When implemented effectively, SLOs drive meaningful improvements across engineering and the business: • Improved customer experience: By measuring what truly matters to users, engineering efforts lead to fewer support tickets, stronger retention, and better satisfaction metrics. • Focused incident response: SLO-based alerting cuts through the noise of traditional threshold alerts, ensuring teams only respond to issues that impact user experience. • Smarter risk management: Error budgets offer a structured way to balance reliability with innovation, enabling faster releases while maintaining service quality. • Organizational alignment: SLOs provide a shared language for reliability, improving collaboration between engineering, product, and leadership on quality and trade-offs.
SLOs aren’t just theory—they’re your best defense against alert fatigue.

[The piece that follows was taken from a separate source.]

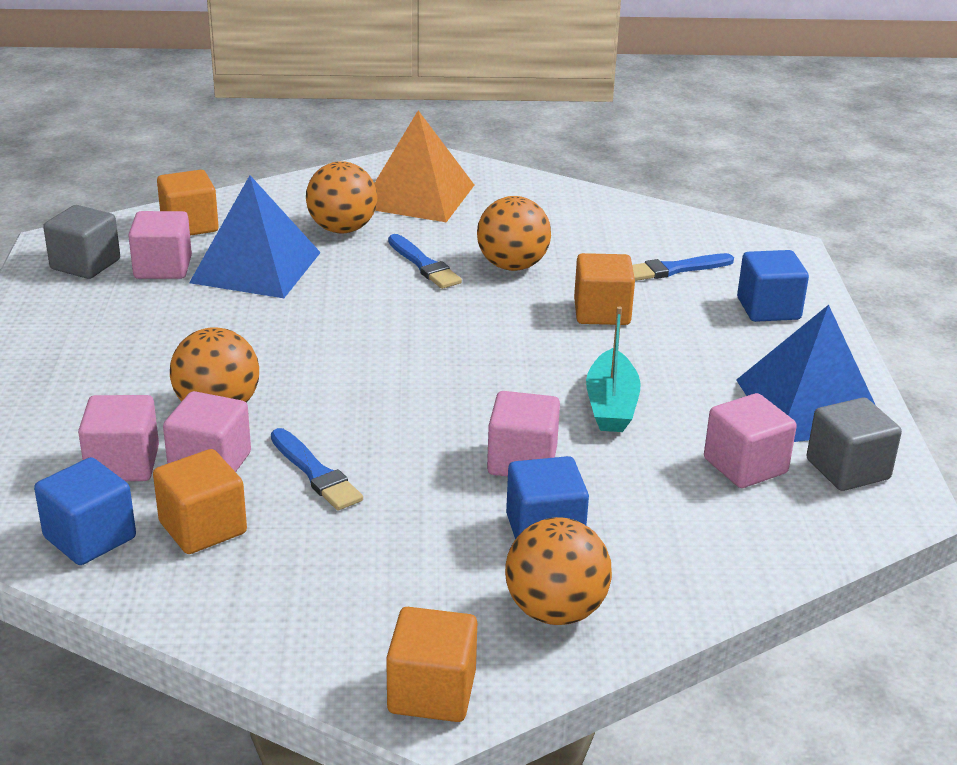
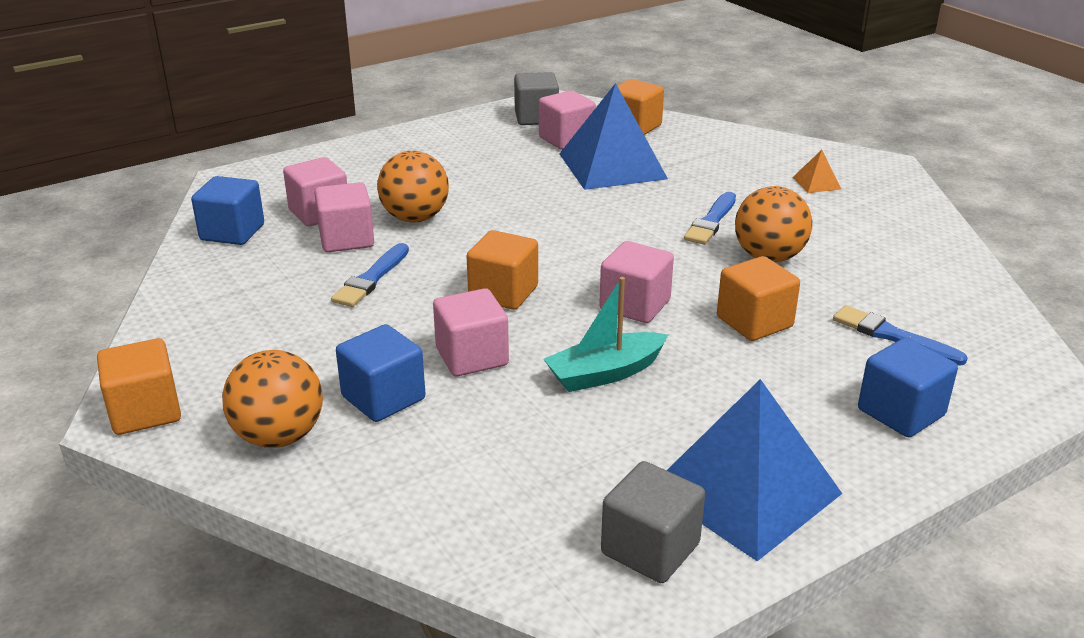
camera: 60 degrees right, 0 degrees up
(203, 528) = (272, 263): orange cube -> orange cube (503, 293)
(342, 229) = (714, 174): orange ball -> none
(417, 196) = (816, 183): orange pyramid -> orange pyramid, size x0.41
(745, 466) = (586, 478): pink cube -> pink cube (635, 305)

By focusing on what users actually care about, and combining that with OpenObserve’s SQL-powered alerting, you can: • Cut down on noisy, one-off threshold alerts • Surface only the issues that threaten real reliability • Empower devs and SREs to share one clear standard of “good enough” • Start small, and scale your SLO coverage as your systems grow
OpenObserve gives you the flexibility to express these goals in code and turn them into actionable alerts.